Work instruction: A faithful copy of the entries is required, with no images in it.

(Saved data entries)
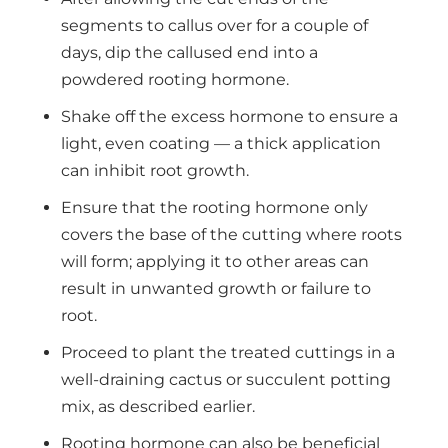
segments to callus over for a couple of
days, dip the callused end into a
powdered rooting hormone.
Shake off the excess hormone to ensure a
light, even coating — a thick application
can inhibit root growth.
Ensure that the rooting hormone only
covers the base of the cutting where roots
will form; applying it to other areas can
result in unwanted growth or failure to
root.
Proceed to plant the treated cuttings in a
well-draining cactus or succulent potting
mix, as described earlier.
Rooting hormone can also be beneficial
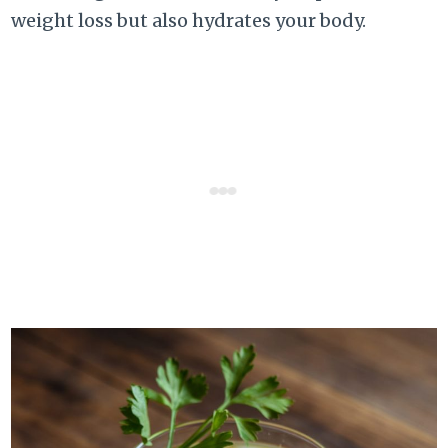
weight loss but also hydrates your body.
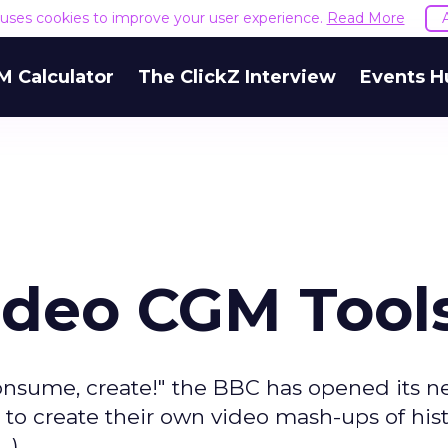
e uses cookies to improve your user experience.
Read More
M Calculator
The ClickZ Interview
Events H
ideo CGM Tool
consume, create!" the BBC has opened its 
to create their own video mash-ups of hist
.)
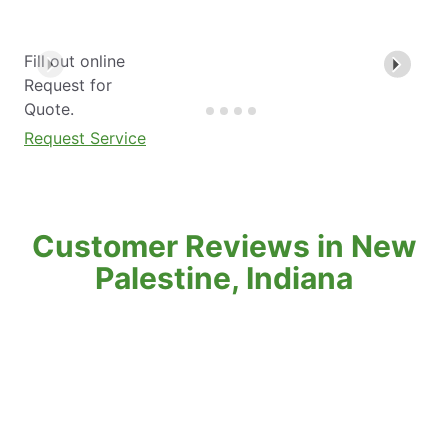
Fill out online
Request for
Quote.
Request Service
Customer Reviews in New
Palestine, Indiana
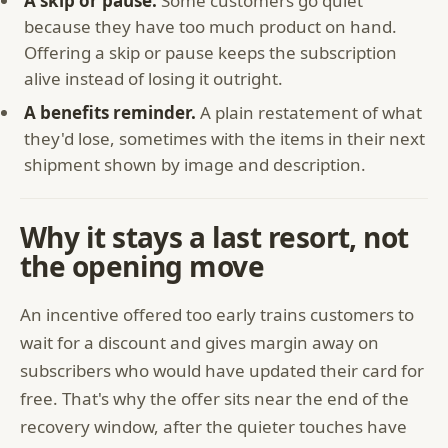
A skip or pause.
Some customers go quiet
because they have too much product on hand.
Offering a skip or pause keeps the subscription
alive instead of losing it outright.
A benefits reminder.
A plain restatement of what
they'd lose, sometimes with the items in their next
shipment shown by image and description.
Why it stays a last resort, not
the opening move
An incentive offered too early trains customers to
wait for a discount and gives margin away on
subscribers who would have updated their card for
free. That's why the offer sits near the end of the
recovery window, after the quieter touches have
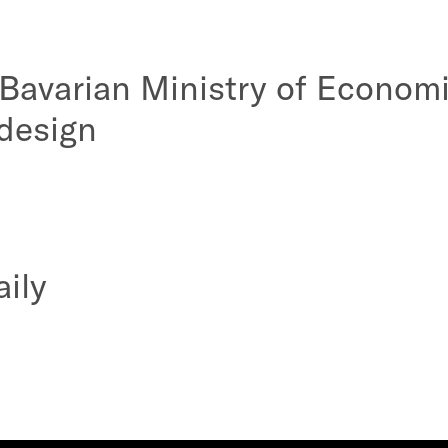
 Bavarian Ministry of Econom
design
aily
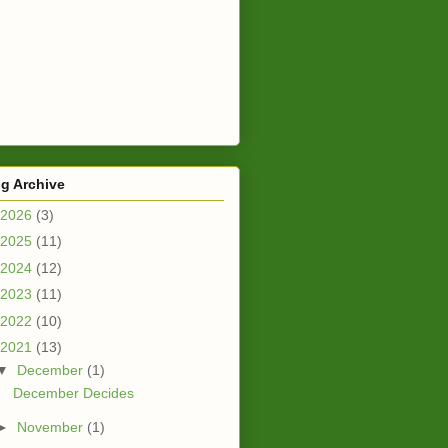
g Archive
2026
(3)
2025
(11)
2024
(12)
2023
(11)
2022
(10)
2021
(13)
▼
December
(1)
December Decides
►
November
(1)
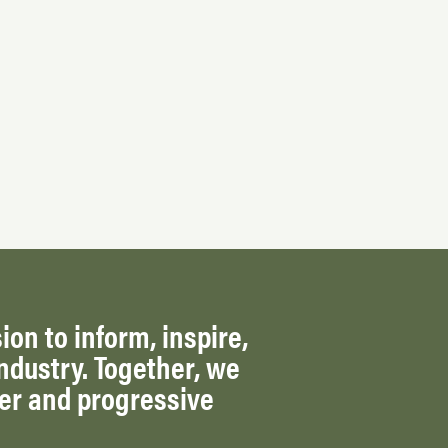
ion to inform, inspire,
ndustry. Together, we
ger and progressive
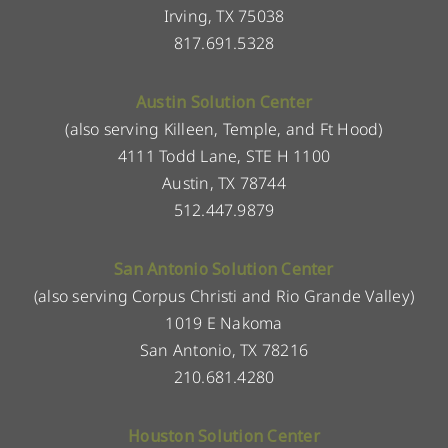
Irving, TX 75038
817.691.5328
Austin Solution Center
(also serving Killeen, Temple, and Ft Hood)
4111 Todd Lane, STE H 1100
Austin, TX 78744
512.447.9879
San Antonio Solution Center
(also serving Corpus Christi and Rio Grande Valley)
1019 E Nakoma
San Antonio, TX 78216
210.681.4280
Houston Solution Center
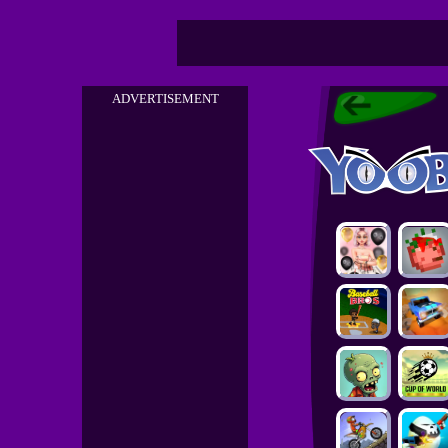
ADVERTISEMENT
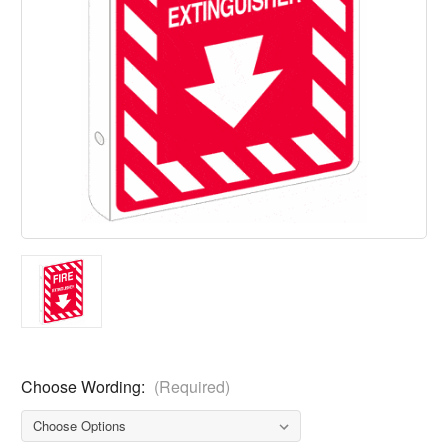
Choose Wording:
(Required)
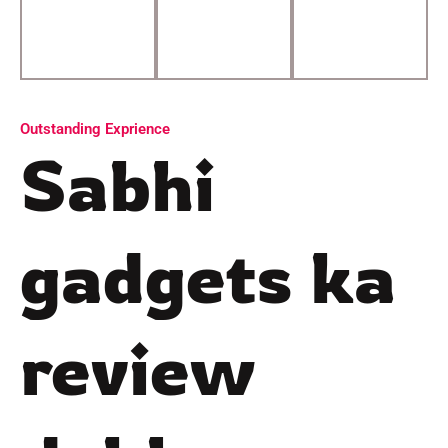
Outstanding Exprience
Sabhi
gadgets ka
review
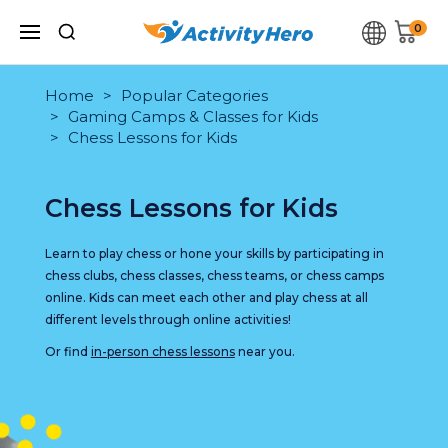
0
Home
Popular Categories
Gaming Camps & Classes for Kids
Chess Lessons for Kids
Chess Lessons for Kids
Learn to play chess or hone your skills by participating in
chess clubs, chess classes, chess teams, or chess camps
online. Kids can meet each other and play chess at all
different levels through online activities!
Or find
in-person chess lessons
near you.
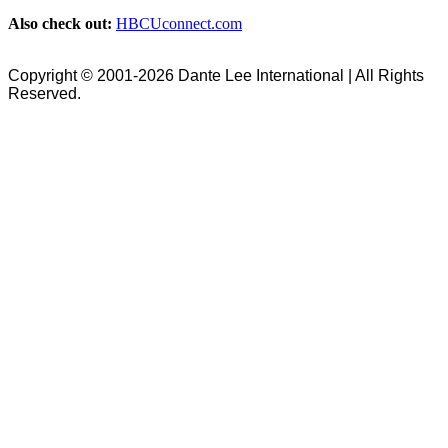
Also check out:
HBCUconnect.com
Copyright © 2001-2026 Dante Lee International | All Rights
Reserved.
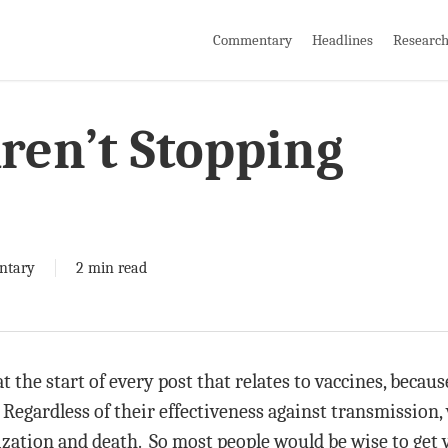
Commentary
Headlines
Researc
ren’t Stopping
ntary
2 min read
at the start of every post that relates to vaccines, becau
 Regardless of their effectiveness against transmission, 
ization and death. So most people would be wise to get v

Completed task:
segments to callus over for a couple of
days, dip the callused end into a
powdered rooting hormone.
Shake off the excess hormone to ensure a
light, even coating — a thick application
can inhibit root growth.
Ensure that the rooting hormone only
covers the base of the cutting where roots
will form; applying it to other areas can
result in unwanted growth or failure to
root.
Proceed to plant the treated cuttings in a
well-draining cactus or succulent potting
mix, as described earlier.
Rooting hormone can also be beneficial
weight loss but also hydrates your body.
e uses cookies to improve your user experience.
Read More
M Calculator
The ClickZ Interview
Events H
ideo CGM Tool
consume, create!" the BBC has opened its 
to create their own video mash-ups of hist
.)
Fill out online
Request for
Quote.
Request Service
Customer Reviews in New
Palestine, Indiana
A skip or pause.
Some customers go quiet
because they have too much product on hand.
Offering a skip or pause keeps the subscription
alive instead of losing it outright.
A benefits reminder.
A plain restatement of what
they'd lose, sometimes with the items in their next
shipment shown by image and description.
Why it stays a last resort, not
the opening move
An incentive offered too early trains customers to
wait for a discount and gives margin away on
subscribers who would have updated their card for
free. That's why the offer sits near the end of the
recovery window, after the quieter touches have
 Bavarian Ministry of Econom
design
aily
g Archive
2026
(3)
2025
(11)
2024
(12)
2023
(11)
2022
(10)
2021
(13)
▼
December
(1)
December Decides
►
November
(1)
ion to inform, inspire,
ndustry. Together, we
ger and progressive
Irving, TX 75038
817.691.5328
Austin Solution Center
(also serving Killeen, Temple, and Ft Hood)
4111 Todd Lane, STE H 1100
Austin, TX 78744
512.447.9879
San Antonio Solution Center
(also serving Corpus Christi and Rio Grande Valley)
1019 E Nakoma
San Antonio, TX 78216
210.681.4280
Houston Solution Center
ADVERTISEMENT
Choose Wording:
(Required)
Outstanding Exprience
Sabhi
gadgets ka
review
0
Home
Popular Categories
Gaming Camps & Classes for Kids
Chess Lessons for Kids
Chess Lessons for Kids
Learn to play chess or hone your skills by participating in
chess clubs, chess classes, chess teams, or chess camps
online. Kids can meet each other and play chess at all
different levels through online activities!
Or find
in-person chess lessons
near you.
Also check out:
HBCUconnect.com
Copyright © 2001-2026 Dante Lee International | All Rights
Reserved.
Commentary
Headlines
Researc
ren’t Stopping
ntary
2 min read
at the start of every post that relates to vaccines, becau
 Regardless of their effectiveness against transmission, 
ization and death. So most people would be wise to get v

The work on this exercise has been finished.